# Help deciding on a first time lake erie boat



## escott (Nov 20, 2016)

Hello all,
I'm a first time boat buyer. I'm a long time owner of lake front property on South Bass Island, but don't yet live on the island (cottage). I want to do some fishing, cruising around the islands and sport for kids and grandkids. I don't mind a used boat, but I want as maintenance free and easy as possible. I don't want to trailer it. I need some advise on how I would manage / store, keep, and access the boat. No boat dock, or hoist at the house (yet), so need some advise there as well.... basically a serious noob. Would like to stay under $40K for the whole set up. I just visited my first boat dealer and liked the Sea Fox 186 w/ 115 Yah. Would really like to hear from Lake Erie "veterans", but all advise would be appreciated. Looking to be on the water next spring. Thanks in advance. Scott


----------



## Doboy (Oct 13, 2008)

PM sent.


----------



## sady dog (Feb 10, 2008)

sounds like you need to look at a slightly used boat...due to renting a slip ($700-1100 a season you'll need electric and water for sure) i would buy something with a cabin I take my two girls (3 and 9) to the islands all the time its nice due to shade or wind and rain plus a toilet and possible nap time !!! 
I run a Grady White Gulf stream ...... love it 250 yamaha saltwater


----------



## bountyhunter (Apr 28, 2004)

I second a grady one great boat.


----------



## backfar (Sep 24, 2014)

There's so many options....the best advice i can share is when you finally find "the boat", get a professional marine survey done on the boat...the survey will show everything that is wrong with the boat....good luck...


----------



## Popspastime (Apr 1, 2014)

Here's how you find a Lake Erie boat, from a Veteran. Take the boat you like and test it in the shute when it's kicking. Boat must stay dry and run the garbage at a decent speed. If it can't run thru there (between Mouse, Kelly's, and South Bass) without getting pounded look at another that will. I've run that lake way too many years to understand what you need to stay safe out there. Many small boat owners go out there on a whim, thinking they have that perfect boat but until the day they meet the real lake. Just be careful in your selection and spending your hard earned money. Those storage barns are full to the max out there with all kinds of deals. Finish the deal with a survey and make sure what ever you buy is insurable.


----------



## BlueMax (Dec 3, 2006)

and take a safe boating course. This winter would be a good time. You will learn a lot.


----------



## polebender (Oct 29, 2011)

Just go around to any of the marinas that have inside storage. You will find every type and style of Lake Erie boat for sale. It's a great way to get a first hand look at them and a great way to get a great price on one. A lot of the boats are seldom used and the owners are eager to sell!
And especially pay close attention to Popspastime's suggestions on safety! Lake Erie is not to be taken lightly!


----------



## Lake Boat (Aug 21, 2013)

Buy now.If your not buying new.Lots of deals out there.People don't want to pay for storage or a boat payment all winter.Prices go up in spring.Have fun and good luck.


----------



## sherman51 (Apr 12, 2011)

Lake Boat said:


> Buy now.If your not buying new.Lots of deals out there.People don't want to pay for storage or a boat payment all winter.Prices go up in spring.Have fun and good luck.
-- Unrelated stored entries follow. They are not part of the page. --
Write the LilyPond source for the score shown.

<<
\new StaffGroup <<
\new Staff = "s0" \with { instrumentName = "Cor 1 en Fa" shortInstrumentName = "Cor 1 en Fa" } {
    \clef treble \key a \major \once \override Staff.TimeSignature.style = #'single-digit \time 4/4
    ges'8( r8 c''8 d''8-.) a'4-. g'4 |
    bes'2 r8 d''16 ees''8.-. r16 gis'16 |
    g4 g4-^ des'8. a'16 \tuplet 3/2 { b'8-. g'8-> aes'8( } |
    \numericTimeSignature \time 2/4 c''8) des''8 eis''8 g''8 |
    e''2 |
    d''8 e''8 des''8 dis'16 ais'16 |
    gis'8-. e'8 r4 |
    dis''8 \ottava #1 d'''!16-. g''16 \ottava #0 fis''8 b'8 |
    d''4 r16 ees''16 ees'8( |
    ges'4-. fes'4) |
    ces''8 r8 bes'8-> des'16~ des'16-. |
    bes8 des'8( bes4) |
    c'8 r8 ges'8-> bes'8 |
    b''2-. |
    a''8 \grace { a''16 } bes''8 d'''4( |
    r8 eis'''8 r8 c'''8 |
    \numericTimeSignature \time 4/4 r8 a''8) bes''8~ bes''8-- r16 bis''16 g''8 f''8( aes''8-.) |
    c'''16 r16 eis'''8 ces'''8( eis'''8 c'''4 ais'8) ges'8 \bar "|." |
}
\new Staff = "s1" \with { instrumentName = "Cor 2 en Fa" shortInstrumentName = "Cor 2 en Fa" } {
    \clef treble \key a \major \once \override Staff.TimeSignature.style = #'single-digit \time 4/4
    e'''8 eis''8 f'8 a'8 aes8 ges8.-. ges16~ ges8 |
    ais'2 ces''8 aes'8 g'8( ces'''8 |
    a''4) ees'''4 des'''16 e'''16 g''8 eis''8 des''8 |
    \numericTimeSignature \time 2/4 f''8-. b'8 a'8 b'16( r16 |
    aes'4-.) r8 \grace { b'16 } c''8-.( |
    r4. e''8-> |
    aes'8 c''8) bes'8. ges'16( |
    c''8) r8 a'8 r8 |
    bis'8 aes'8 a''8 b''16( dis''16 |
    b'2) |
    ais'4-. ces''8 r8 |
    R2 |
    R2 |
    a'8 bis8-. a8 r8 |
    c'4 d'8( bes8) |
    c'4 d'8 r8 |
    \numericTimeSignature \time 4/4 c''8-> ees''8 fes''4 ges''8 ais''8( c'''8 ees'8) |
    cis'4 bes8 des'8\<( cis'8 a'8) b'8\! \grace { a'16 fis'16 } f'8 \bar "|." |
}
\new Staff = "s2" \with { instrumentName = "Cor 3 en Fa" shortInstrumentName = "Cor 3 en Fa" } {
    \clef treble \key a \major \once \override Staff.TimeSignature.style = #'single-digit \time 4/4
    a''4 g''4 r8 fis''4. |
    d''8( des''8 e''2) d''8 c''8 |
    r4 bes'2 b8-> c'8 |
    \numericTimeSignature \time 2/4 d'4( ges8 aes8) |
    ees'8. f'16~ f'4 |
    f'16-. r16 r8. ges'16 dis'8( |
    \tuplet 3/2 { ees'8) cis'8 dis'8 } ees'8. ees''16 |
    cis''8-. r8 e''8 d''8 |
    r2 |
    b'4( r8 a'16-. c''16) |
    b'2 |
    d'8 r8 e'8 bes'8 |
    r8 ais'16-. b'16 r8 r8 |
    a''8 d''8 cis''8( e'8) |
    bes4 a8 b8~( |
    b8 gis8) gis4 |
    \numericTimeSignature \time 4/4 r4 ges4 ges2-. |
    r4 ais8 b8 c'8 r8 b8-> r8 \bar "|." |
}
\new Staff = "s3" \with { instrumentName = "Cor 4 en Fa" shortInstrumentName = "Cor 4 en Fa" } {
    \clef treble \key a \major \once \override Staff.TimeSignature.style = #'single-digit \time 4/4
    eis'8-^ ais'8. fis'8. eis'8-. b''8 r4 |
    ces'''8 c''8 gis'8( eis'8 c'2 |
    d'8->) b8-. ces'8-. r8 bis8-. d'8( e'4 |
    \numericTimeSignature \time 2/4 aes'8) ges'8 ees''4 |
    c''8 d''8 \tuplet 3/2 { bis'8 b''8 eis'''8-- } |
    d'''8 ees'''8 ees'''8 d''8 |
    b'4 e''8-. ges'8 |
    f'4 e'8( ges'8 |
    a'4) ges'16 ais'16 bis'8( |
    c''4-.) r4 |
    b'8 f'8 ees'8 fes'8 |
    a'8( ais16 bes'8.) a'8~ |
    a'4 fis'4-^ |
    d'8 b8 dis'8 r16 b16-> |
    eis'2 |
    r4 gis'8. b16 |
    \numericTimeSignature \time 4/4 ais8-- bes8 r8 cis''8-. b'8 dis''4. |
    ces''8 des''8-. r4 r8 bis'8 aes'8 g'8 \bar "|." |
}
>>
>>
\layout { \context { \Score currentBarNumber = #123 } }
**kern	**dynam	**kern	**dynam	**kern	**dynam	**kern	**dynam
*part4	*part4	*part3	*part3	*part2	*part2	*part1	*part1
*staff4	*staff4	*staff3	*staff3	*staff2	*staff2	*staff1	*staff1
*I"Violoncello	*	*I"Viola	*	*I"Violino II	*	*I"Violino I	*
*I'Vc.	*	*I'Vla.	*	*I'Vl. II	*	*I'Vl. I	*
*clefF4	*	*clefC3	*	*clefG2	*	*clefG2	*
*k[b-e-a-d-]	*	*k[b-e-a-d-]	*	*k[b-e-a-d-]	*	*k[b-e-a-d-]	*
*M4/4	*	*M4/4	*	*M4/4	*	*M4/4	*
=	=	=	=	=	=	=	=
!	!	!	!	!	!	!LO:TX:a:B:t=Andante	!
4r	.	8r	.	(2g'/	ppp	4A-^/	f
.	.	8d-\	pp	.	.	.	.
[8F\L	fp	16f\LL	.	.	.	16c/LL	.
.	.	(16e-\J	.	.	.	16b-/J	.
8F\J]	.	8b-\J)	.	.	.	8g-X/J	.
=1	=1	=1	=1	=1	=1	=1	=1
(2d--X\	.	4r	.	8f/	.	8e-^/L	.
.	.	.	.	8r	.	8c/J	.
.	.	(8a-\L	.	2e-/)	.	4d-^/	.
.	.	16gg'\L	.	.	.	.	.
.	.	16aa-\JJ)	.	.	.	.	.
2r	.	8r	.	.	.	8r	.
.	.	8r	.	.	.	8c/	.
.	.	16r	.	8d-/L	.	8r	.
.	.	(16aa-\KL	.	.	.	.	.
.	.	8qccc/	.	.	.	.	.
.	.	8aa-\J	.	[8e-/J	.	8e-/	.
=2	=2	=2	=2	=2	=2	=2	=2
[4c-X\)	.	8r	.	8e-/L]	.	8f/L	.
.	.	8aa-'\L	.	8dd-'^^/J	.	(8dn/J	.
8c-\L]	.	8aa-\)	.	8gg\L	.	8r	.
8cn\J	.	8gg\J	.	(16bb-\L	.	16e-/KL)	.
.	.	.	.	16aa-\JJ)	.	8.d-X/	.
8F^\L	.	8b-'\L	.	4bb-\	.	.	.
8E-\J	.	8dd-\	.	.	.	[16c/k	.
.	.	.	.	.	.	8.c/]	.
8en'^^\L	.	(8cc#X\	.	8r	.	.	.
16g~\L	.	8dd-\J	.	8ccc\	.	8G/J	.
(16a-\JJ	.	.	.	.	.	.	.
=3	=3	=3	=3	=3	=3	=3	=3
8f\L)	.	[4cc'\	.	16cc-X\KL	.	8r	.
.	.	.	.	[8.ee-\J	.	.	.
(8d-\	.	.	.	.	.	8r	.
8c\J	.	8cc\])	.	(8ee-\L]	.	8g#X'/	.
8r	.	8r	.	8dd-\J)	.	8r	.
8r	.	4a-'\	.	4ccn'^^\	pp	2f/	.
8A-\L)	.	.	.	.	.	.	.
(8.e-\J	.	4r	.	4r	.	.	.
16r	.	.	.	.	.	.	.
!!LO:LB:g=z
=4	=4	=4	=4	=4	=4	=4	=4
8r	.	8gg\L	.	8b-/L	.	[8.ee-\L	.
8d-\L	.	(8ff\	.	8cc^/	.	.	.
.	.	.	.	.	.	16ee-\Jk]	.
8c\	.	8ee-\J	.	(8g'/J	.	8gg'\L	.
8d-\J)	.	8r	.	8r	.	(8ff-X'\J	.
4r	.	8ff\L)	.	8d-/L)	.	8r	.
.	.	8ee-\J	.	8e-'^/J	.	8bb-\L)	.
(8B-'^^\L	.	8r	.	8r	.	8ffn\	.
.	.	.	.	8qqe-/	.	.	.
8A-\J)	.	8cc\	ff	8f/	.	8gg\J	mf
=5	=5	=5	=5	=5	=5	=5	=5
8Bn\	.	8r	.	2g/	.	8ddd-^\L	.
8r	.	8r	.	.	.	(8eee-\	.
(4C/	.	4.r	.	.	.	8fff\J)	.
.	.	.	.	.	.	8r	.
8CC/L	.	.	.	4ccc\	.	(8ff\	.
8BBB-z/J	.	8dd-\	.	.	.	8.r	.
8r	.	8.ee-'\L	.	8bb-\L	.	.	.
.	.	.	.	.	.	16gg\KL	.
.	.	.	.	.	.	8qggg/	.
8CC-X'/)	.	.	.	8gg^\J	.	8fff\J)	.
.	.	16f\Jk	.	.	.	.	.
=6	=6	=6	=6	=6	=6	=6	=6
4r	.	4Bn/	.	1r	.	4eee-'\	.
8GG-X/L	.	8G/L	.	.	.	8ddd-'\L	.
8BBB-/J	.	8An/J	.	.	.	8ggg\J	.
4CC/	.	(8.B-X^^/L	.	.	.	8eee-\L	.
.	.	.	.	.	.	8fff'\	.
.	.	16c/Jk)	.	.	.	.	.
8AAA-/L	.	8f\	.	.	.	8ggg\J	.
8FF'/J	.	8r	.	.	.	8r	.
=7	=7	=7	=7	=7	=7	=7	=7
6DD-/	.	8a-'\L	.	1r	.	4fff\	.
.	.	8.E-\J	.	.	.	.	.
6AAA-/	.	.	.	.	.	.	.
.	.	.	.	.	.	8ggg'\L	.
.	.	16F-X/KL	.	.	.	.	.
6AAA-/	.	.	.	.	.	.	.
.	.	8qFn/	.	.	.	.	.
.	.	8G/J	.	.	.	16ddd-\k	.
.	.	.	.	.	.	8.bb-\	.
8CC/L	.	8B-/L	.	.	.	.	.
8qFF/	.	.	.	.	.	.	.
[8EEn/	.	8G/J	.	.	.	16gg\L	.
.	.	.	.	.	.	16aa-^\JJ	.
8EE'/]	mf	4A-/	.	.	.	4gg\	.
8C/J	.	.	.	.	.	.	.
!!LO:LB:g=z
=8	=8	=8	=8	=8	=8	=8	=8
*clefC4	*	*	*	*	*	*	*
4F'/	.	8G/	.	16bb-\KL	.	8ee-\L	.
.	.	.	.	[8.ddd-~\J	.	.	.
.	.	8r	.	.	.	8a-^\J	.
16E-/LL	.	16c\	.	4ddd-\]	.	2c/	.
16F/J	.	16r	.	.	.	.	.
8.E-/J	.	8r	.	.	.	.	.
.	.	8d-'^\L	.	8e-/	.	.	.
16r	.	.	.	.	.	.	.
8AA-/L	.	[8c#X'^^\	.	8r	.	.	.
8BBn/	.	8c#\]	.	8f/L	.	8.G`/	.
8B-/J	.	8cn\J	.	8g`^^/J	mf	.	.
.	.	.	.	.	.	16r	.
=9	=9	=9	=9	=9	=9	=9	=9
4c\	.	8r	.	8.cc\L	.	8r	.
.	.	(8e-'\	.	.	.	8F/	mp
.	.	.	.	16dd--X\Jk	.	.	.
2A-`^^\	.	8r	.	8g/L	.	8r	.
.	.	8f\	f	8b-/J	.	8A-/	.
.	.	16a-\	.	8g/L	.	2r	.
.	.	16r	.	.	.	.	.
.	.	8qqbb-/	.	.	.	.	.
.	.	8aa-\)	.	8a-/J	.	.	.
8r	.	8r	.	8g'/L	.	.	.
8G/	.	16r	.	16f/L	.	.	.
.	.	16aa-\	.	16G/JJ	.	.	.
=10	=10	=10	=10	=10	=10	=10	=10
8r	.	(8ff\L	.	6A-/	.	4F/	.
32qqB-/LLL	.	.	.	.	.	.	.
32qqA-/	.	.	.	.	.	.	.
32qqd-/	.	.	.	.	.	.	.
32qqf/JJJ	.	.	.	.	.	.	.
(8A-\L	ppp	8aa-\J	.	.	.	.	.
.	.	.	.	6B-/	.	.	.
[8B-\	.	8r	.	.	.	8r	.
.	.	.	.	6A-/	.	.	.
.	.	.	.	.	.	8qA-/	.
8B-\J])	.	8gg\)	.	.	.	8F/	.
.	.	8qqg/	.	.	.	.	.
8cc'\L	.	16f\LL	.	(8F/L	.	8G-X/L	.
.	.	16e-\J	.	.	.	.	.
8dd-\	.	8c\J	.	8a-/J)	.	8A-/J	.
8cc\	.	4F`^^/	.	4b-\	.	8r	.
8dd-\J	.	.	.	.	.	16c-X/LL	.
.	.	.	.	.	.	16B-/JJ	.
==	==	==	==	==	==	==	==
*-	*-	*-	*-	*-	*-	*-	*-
if you do buy used now make sure you water test the boat even if you have to winterize it after use. I bought the boat I have now in late winter and wasn't able to water test. it sounded good and seemed to run good on muffs. but later when I got it on the water it wouldn't even plane off. and after it warmed up it didn't run so good. I had to put a new motor in the boat.

I have what is for me the perfect lake erie boat. its a 21' cobia open bow with a 350 vortec engine. its big enough to handle as rough of water that I care to fish but still small enough for tubing. it trailers great for traveling to erie or to Brookville lake. I've had a 22' cabin crusier and a 28' cuddy. and I just like the open bow for an all around boat. but different people like boats with a cabin. they are nice if your only going to use the boat for erie. I liked the 28' boat I had but I went to big. it was a 28' long 10' wide with twin 4.3 motors. but I had to get permits to tow the boat both here and in ohio. and it just wasn't worth the hassle. so if you buy a bigger boat and want to trailer it don't go past 8 1/2' wide.
sherman


----------